La libre concurrence, en vertu d’une logique interne, avait fini par se détruire elle-même ou presque ; elle avait conduit à une grande concentration de la richesse et à l’accumulation d’un pouvoir économique énorme entre les mains de quelques hommes, « qui d’ordinaire ne sont pas les propriétaires, mais les simples dépositaires et gérants d’un capital qu’ils administrent à leur gré. « (MM.35)
« À la liberté du marché a succédé une dictature économique. L’appétit du gain a fait place à une ambition effrénée de dominer. Toute la vie économique est devenue horriblement dure, implacable, cruelle » ; d’où résultent l’asservissement des pouvoirs publics aux intérêts des puissants et la dictature internationale de l’argent. (MM.36)
Ce constat conduit au rejet absolu, comme règle suprême des activités et des institutions du monde économique, soit l’intérêt individuel ou d’un groupe, soit la libre concurrence, soit l’hégémonie économique, soit le prestige ou la puissance de la nation, soit d’autres normes du même genre. (MM.40) (...)

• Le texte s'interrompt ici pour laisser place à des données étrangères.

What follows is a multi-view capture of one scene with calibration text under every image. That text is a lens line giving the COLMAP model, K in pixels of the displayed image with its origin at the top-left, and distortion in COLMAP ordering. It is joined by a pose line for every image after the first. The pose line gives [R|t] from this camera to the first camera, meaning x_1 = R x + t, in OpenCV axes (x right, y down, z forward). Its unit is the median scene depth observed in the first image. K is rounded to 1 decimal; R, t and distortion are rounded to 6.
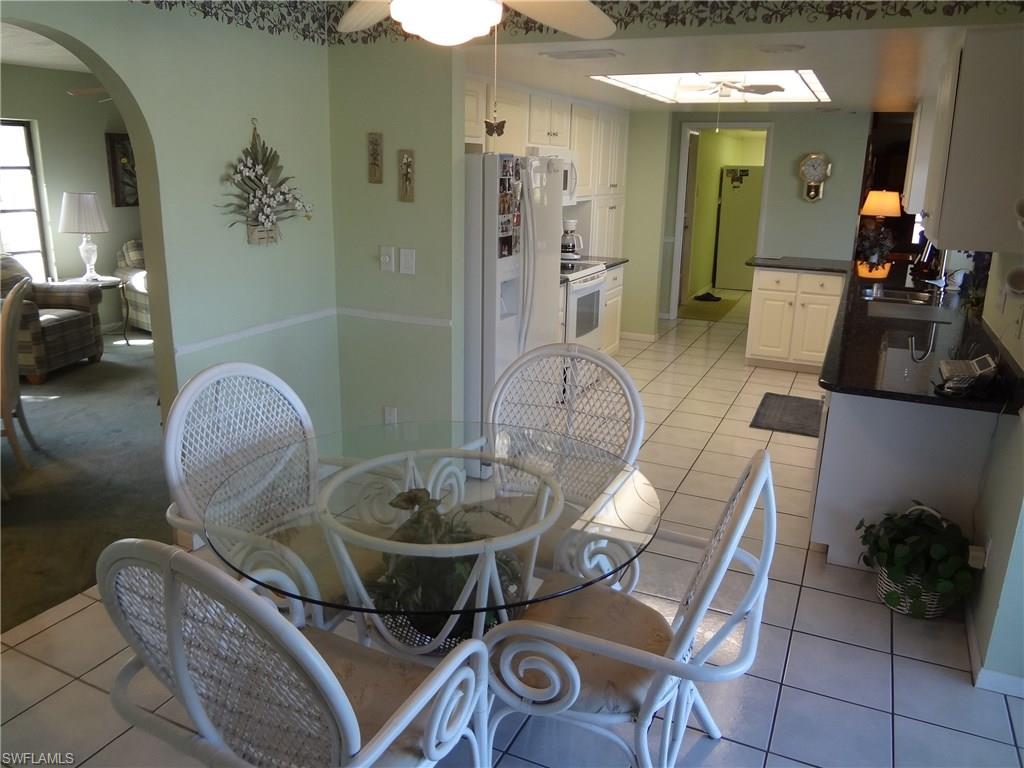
lens RADIAL K [[769.6, 0, 512.0], [0, 769.6, 384.0], [0, 0, 1]] dist [-0.014422, -0.024573]
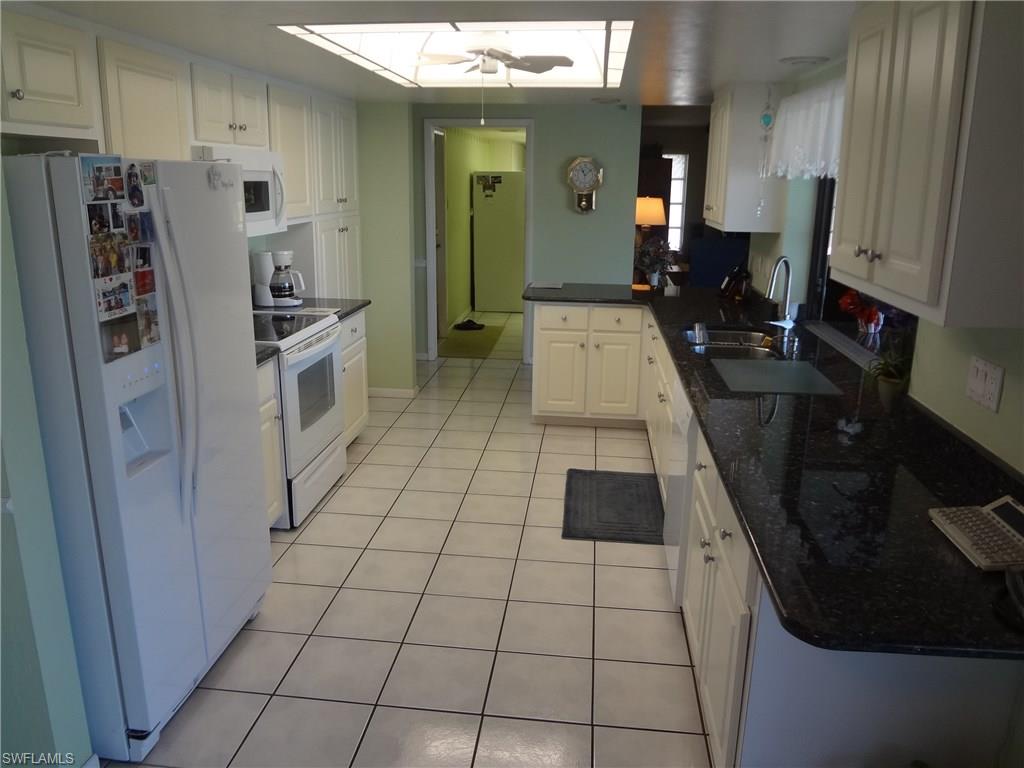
lens RADIAL K [[762.6, 0, 507.7], [0, 762.6, 362.5], [0, 0, 1]] dist [-0.003573, -0.002057]
pose [[0.948059, -0.083434, 0.306956, 0.048791], [0.092995, 0.995528, -0.016627, -0.081591], [-0.304196, 0.044309, 0.951578, 0.280118]]
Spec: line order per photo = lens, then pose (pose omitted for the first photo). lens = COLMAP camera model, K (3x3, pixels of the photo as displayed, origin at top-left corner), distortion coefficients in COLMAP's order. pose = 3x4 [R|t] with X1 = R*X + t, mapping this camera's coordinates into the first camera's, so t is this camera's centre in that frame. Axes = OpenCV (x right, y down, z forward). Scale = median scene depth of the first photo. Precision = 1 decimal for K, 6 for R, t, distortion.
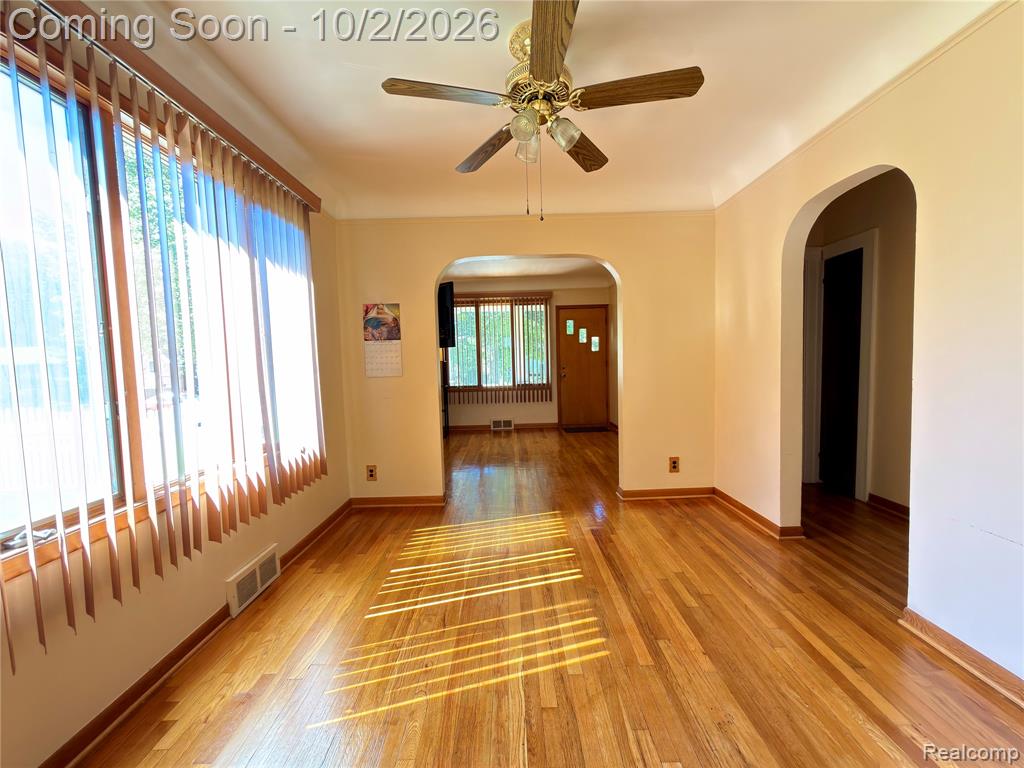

La prospérité d’un peuple doit donc se mesurer moins à la somme totale des biens et richesses qu’à leur juste répartition, celle qui permet la promotion et l’épanouissement de tous les citoyens ; car l’économie tout entière n’a pas d’autre fin ni d’autre raison d’être. Le progrès social doit accompagner et rejoindre le développement économique, de telle sorte que toutes les catégories sociales aient leur part des produits accrus, Il faut donc veiller avec attention, et s’employer efficacement, à ce que les déséquilibres économiques et sociaux n’augmentent pas, mais s’atténuent dans la mesure du possible. (74) (...)
Nous y voilà arrivés à ce fameux socialisme qui fait grincer des dents les épiscopats et les oligarchies catholiques.
Ce socialisme n’est pas le produit d’une idéologie, mais de la mouvance d’une société qui fonde son développement sur des valeurs de justice, de vérité, de solidarité et qui fait de l’État l’outil du peuple pour assurer le Bien commun de l’ensemble de la société. La démocratie participative dont il se fait le promoteur prend forme et se développe avec la conscientisation et l’organisation des divers intervenants sociaux pour qu’ils soient impliqués dans les décisions et les orientations politiques et économiques. Il est foncièrement anti-impérialiste et anticapitaliste, sans être toutefois contre l’entreprise privée qui accepte de subordonner ses intérêts individuels et mercantiles à ceux du bien commun de la collectivité.
Sur le plan économique, le tout nouveau président déclare en février 1999 : notre projet ne veut pas une étatisation de l’économie, mais il n’est pas non plus néolibéral. Nous cherchons une voie moyenne, où la main invisible du marché collabore avec la main visible de l’État : autant d’État que nécessaire, autant de marchés que possible. (19 Richard Gott, Hugo Chávez and the Bolivarien Revolution, Verso, Londres, 2005, p. 175)
Lorsque nous relevons les 15 années de pouvoir du gouvernement bolivarien porté par ce socialisme du XXIe siècle nous reconnaissons l’application des grands principes que nous retrouvons dans la doctrine sociale de l’Église telle qu’exprimée par le pape Jean XXIII. Je me permets de vous référer à un article faisant ce rapprochement entre ce socialisme et la pensée sociale du pape Jean XXIII. À vous d’en juger.
Je mets au défi tous les adversaires de ce socialisme qui se réclament de l’Église catholique de dire en quoi ce socialisme va à l’encontre de la pensée sociale de l’Église telle qu’exprimée dans les encycliques sociales de Jean XXIII.
En ce qui me concerne, il en est plutôt une expression vivante.